Remark 1.1 The case $p>1$ of Theorem B was proved by Popoviciu . The case $p<1$ was given in  by Vasić and Pečarić.

In another paper , Vasić and Pečarić presented the following extension of inequality (1).

Theorem C Let ${a}_{rj}>0$, ${\lambda }_{j}>0$, ${a}_{1j}^{{\lambda }_{j}}-{\sum }_{r=2}^{n}{a}_{rj}^{{\lambda }_{j}}>0$, $r=1,2,\dots ,n$, $j=1,2,\dots ,m$, and let ${\sum }_{j=1}^{m}\frac{1}{{\lambda }_{j}}\ge 1$. Then

$\prod _{j=1}^{m}{\left({a}_{1j}^{{\lambda }_{j}}-\sum _{r=2}^{n}{a}_{rj}^{{\lambda }_{j}}\right)}^{\frac{1}{{\lambda }_{j}}}\le \prod _{j=1}^{m}{a}_{1j}-\sum _{r=2}^{n}\prod _{j=1}^{m}{a}_{rj}.$
(3)

Recently, it comes to our attention that an interesting generalization of Aczél’s inequality, which was established by Wu and Debnath in , is as follows.
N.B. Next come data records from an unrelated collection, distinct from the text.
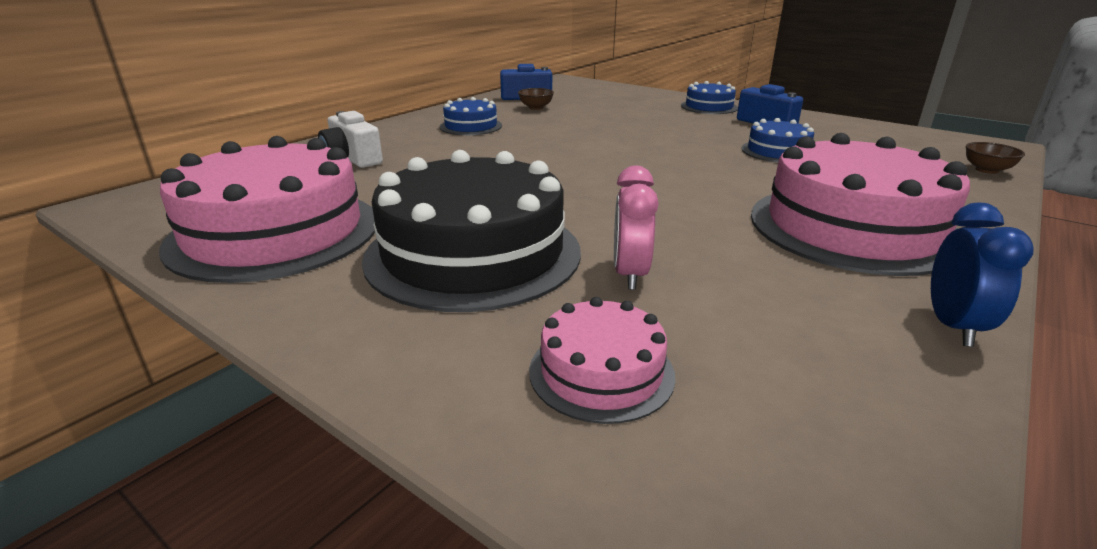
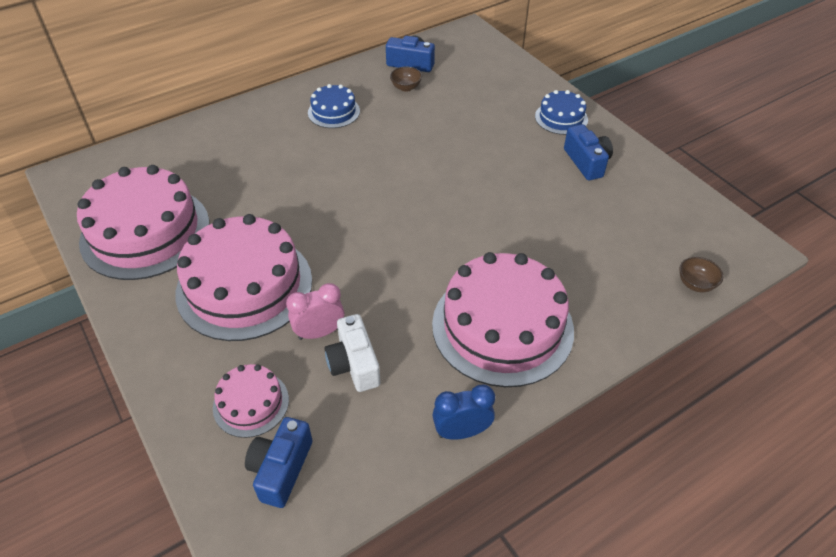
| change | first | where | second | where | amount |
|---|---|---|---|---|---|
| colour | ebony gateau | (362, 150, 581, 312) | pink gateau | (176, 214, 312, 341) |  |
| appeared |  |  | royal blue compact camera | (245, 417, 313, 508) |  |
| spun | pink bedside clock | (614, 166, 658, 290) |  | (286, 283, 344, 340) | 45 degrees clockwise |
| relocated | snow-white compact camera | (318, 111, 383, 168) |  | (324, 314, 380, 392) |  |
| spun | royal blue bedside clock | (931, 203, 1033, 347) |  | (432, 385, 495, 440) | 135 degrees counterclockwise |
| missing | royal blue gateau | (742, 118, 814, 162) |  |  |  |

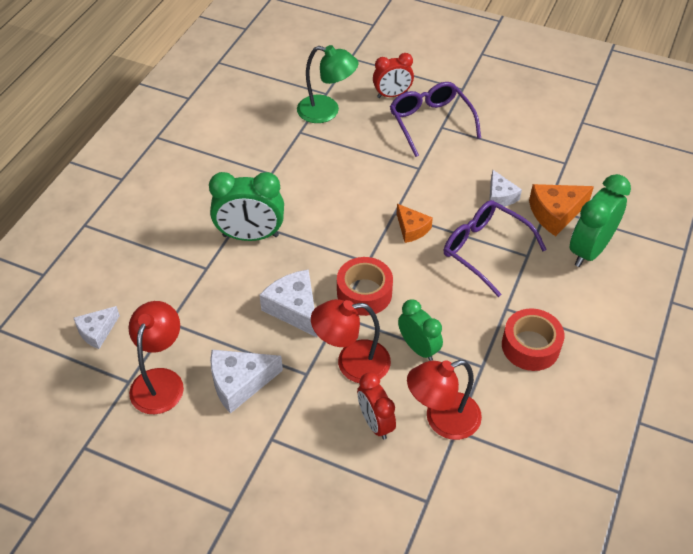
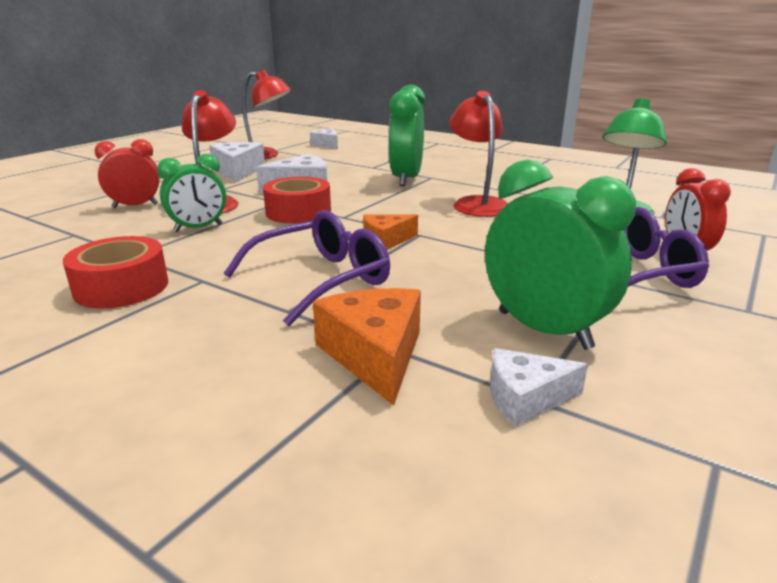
| change | first | where | second | where | amount |
|---|---|---|---|---|---|
| relocated | red desk lamp | (407, 360, 482, 440) |  | (449, 91, 508, 217) |  |
| relocated | green bedside clock | (570, 174, 631, 267) |  | (485, 160, 636, 350) |  |
| relocated | snow-white cheese | (489, 170, 522, 206) |  | (490, 348, 588, 427) |  |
Theorem D Let ${a}_{rj}>0$, ${\lambda }_{j}>0$, ${a}_{1j}^{{\lambda }_{j}}-{\sum }_{r=2}^{n}{a}_{rj}^{{\lambda }_{j}}>0$, $r=1,2,\dots ,n$, $j=1,2,\dots ,m$, and let $\rho =min\left\{{\sum }_{j=1}^{m}\frac{1}{{\lambda }_{j}},1\right\}$. Then

$\prod _{j=1}^{m}{\left({a}_{1j}^{{\lambda }_{j}}-\sum _{r=2}^{n}{a}_{rj}^{{\lambda }_{j}}\right)}^{\frac{1}{{\lambda }_{j}}}\le {n}^{1-\rho }\prod _{j=1}^{m}{a}_{1j}-\sum _{r=2}^{n}\prod _{j=1}^{m}{a}_{rj},$
(4)

and equality holds if and only if ${a}_{1j}={n}^{\frac{1}{{p}_{j}}}{a}_{2j}=\cdots ={n}^{\frac{1}{{p}_{j}}}{a}_{nj}$, $j=1,2,\dots ,m$ for $\rho <1$, or

The purpose of this work is to give a reversed version of inequality (4). As application, an integral type of the reversed version of the Aczél-Vasić-Pečarić inequality is obtained.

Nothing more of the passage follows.